▸ **Work request A**: Extract the movie comment thread word for word, everything from "I can’t say" down to "Iron Man 3.".
▸ **Work request B**: Give every movie title named in the movie comment thread.
▸ **Work request C**:
For each statement, say whether it agrees with the movie comment thread, and quote the words that decide it.
(i) One commenter praises Lena Headey's performance as the villain in Dredd.
(ii) The reply to that commenter says it had no problems at all with The Brothers Bloom.
(iii) One writer would try to make Kaylee's dress for Dragon Con if able to sew.

▸ **Document extract**:
* * * * * * * * *


      I was all fine with the Mandarin, though, since that twist was the only reason I liked him.

      I can’t say I’m with you on Django’s outfit, although I find YOUR urge to buy him and Kaylee frilly, ugly clothes adorable. I will say, though, that if I had any kind of sewing ability at all, I would totally attempt to make Kaylee’s dress and wear it to Dragon Con. (Oh, cosplay is so hard when you’re not talented.)

      • SPOILERS for Iron Man 3.

        I agree that the surgery comes out of nowhere, in the sense that I’d also assumed that it just couldn’t be done right up until that scene. But I also think that that needed to be foreshadowed in Iron Man 1 – like after Tony gets back – not 3. ‘Cause if you’re writing 3, and no one’s ever mentioned the surgery possibility before, I think it might be hard to do so without it really sticking out and making the ending obvious.


          This is true. It would definitely have been better if it appeared in the first movie. I still feel like they needed something in the third film, but I agree: it probably would’ve been awkward. I can just see it: Tony’s all, “Pepper, I got you a giant bunny for Christmas,” and Pepper’s like, “Yeah, whatever. Hey, have you looked into getting that thing out of your chest?” and Tony’s all, “Nope, not doing it, not even thinking about it doing it. But seriously, the Bunny?” and Pepper’s like, “I hate your stupid bunny. Come talk to me when you’ve Learned Something.”

          Maybe Tony could have been doing some research or something, like we see him looking at some schematics or files but we don’t know for what, exactly — we’d probably assume it has something to do with the Mandarin, only to find out later it’s about some new procedure for taking out the reactor? I’m not sure. It’s tricky.

  2. Two things:
    I’m glad to see the love for Dredd. I was pleasantly surprised by what a solid, confident piece of filmmaking that was and Lena Headey as the villain was truly inspired. (Is it weird that Ma-Ma is the role that stoked my crush on her?) Also, based all the props you’re giving it on here, I REALLY need to see The Brothers Bloom now. Happy 2014!

    • Nah. I loved Lena Headey in that too.

      I did have some problems with the third act of The Brothers Bloom, but I did overall enjoy it. What can I say — I like me some fashionable whimsy. Happy 2014 to you too!

* * * * * * * * *

Stored data entries
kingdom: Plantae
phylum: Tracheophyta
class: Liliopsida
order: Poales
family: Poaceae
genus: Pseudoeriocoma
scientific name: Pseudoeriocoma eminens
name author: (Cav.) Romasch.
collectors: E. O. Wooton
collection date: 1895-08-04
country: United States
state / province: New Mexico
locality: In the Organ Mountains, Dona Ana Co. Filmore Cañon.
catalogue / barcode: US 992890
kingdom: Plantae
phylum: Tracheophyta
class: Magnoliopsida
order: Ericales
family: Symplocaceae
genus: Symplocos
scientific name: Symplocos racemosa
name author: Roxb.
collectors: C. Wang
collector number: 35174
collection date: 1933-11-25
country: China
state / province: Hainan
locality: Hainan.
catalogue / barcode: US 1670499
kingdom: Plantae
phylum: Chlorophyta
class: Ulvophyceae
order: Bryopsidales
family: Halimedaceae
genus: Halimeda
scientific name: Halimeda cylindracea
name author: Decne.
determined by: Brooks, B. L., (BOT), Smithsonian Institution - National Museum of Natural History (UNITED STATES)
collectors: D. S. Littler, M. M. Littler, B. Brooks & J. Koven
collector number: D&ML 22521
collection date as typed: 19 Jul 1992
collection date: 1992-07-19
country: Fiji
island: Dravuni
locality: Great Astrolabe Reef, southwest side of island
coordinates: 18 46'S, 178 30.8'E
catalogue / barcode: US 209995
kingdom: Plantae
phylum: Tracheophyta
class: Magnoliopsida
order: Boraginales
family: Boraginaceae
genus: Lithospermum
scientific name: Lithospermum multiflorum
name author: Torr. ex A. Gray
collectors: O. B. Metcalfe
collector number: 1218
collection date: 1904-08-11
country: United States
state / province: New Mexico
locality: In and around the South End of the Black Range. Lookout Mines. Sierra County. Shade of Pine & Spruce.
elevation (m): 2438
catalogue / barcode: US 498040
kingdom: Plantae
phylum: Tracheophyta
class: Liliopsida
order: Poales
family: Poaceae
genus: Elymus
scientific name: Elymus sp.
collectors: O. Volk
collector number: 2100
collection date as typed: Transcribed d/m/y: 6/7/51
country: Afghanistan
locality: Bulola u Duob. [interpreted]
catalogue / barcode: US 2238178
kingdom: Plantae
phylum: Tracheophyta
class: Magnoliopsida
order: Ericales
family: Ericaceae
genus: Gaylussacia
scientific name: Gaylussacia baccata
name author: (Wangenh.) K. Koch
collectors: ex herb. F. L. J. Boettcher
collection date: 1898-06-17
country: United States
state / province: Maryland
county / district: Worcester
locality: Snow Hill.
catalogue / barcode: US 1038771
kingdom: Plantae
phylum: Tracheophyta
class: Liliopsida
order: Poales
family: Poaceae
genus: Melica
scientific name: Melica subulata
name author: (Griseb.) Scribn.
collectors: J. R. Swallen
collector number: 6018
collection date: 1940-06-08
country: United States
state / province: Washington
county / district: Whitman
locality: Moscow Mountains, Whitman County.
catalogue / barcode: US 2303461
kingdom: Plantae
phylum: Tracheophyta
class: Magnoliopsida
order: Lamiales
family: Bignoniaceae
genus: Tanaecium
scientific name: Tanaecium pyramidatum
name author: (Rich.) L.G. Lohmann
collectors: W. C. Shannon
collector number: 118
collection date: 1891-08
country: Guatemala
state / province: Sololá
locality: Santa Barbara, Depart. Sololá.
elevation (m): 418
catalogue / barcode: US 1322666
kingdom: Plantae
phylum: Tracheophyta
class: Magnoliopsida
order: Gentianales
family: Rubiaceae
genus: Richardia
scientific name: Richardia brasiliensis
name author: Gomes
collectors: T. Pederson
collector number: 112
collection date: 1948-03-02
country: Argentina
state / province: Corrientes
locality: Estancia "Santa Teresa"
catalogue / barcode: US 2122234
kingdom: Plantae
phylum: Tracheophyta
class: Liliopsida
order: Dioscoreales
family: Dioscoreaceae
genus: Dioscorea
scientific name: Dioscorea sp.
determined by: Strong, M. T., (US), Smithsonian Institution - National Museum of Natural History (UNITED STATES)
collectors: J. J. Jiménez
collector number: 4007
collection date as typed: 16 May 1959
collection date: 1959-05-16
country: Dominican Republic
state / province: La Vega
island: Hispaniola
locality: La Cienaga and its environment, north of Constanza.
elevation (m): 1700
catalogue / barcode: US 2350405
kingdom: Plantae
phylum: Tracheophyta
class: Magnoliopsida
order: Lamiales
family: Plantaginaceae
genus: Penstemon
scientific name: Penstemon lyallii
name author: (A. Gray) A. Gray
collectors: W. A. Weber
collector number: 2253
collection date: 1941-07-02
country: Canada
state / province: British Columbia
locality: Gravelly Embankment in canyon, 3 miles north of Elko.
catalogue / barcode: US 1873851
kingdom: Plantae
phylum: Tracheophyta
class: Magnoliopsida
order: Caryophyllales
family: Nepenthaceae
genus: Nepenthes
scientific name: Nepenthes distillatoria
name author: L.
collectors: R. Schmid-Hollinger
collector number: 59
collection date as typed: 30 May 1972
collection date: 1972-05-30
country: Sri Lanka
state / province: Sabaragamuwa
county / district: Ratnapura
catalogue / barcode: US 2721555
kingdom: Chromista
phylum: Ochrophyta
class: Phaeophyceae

* * * * * * * * *

▸ **Exercise solution A**:
I can’t say I’m with you on Django’s outfit, although I find YOUR urge to buy him and Kaylee frilly, ugly clothes adorable. I will say, though, that if I had any kind of sewing ability at all, I would totally attempt to make Kaylee’s dress and wear it to Dragon Con. (Oh, cosplay is so hard when you’re not talented.)

      • SPOILERS for Iron Man 3.

▸ **Exercise solution B**:
Iron Man 3
Iron Man 1
Dredd
The Brothers Bloom

▸ **Exercise solution C**:
(i) Yes: "Lena Headey as the villain was truly inspired."
(ii) No: "I did have some problems with the third act of The Brothers Bloom"
(iii) Yes: "if I had any kind of sewing ability at all, I would totally attempt to make Kaylee’s dress and wear it to Dragon Con."